A couple weeks ago, I published a blog post about monetizing the complaint stream. The premise was that ESPs could offer lower base rates for sending if the customer agreed to pay per complaint. The idea came to me while talking with a deliverability expert at a major ESP. One of their potential customer wanted the ESP to allow them to mail purchased lists. The customer even offered to indemnify the ESP and assume all legal risk for mailing purchased lists.
While on the surface this may seem like a generous offer, there aren’t many legal liabilities associated with sending email. Follow a few basic rules that most of us learn in Kindergarten (say your name, stop poking when asked, don’t lie) and there’s no chance you’ll be legally liable for your actions.

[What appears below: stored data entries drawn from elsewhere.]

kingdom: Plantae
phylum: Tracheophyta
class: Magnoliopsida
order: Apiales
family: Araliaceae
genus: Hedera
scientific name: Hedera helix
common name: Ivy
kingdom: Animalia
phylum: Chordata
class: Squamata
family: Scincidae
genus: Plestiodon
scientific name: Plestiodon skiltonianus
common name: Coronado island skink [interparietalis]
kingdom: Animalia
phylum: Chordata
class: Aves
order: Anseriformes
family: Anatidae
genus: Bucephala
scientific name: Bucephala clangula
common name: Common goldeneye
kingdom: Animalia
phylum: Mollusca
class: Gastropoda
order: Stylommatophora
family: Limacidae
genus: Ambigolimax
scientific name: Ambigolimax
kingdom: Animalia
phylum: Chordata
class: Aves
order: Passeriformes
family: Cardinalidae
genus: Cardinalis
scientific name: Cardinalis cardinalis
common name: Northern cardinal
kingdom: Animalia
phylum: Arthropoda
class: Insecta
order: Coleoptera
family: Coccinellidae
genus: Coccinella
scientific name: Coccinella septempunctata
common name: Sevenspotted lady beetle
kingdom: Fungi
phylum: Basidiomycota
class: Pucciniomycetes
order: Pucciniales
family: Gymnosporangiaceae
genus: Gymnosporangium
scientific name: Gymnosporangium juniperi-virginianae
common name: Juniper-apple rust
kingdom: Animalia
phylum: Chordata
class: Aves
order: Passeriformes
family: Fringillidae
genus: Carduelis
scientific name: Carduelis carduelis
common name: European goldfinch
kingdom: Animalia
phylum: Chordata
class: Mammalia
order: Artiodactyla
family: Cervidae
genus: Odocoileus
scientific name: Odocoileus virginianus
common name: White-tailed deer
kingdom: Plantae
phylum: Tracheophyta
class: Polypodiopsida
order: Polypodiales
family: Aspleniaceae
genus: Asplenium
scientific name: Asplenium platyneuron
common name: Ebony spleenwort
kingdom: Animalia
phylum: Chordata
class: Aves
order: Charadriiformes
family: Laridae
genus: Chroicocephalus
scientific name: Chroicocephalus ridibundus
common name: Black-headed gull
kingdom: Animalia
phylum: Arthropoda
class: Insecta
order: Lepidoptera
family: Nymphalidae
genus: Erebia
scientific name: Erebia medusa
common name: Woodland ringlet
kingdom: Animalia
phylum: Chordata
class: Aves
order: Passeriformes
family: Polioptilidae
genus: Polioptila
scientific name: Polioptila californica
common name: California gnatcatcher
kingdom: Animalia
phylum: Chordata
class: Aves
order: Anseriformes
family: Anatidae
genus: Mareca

Legal liability is not really the concern for most ESPs. The bigger issues for ESPs including overall sending reputation and cost associated with resolving a block. The idea behind monetizing the complaint stream was making the customer bear some of the risk for bad sends. ESP customers do a lot of bad things, up to and including spamming, without having any financial consequences for the behavior. By sharing  in the non-legal consequences of spamming, the customer may feel some of the effect of their bad decisions.
Right now, ESPs really protect customers from consequences. The ESP pays for the compliance team. The ESP handles negotiations with ISPs and filtering companies. The cost of this is partially built into the sending pricing, but if there is a big problem, the ESP ends up shouldering the bulk of the resolution costs. In some cases, the ESP even loses revenue as they disconnect the sender.
ESPs hide the cost of bad decisions from customers and do not incentivize customers to make good decisions. Maybe if they started making customers shoulder some of the financial liability for spamming there’d be less spamming.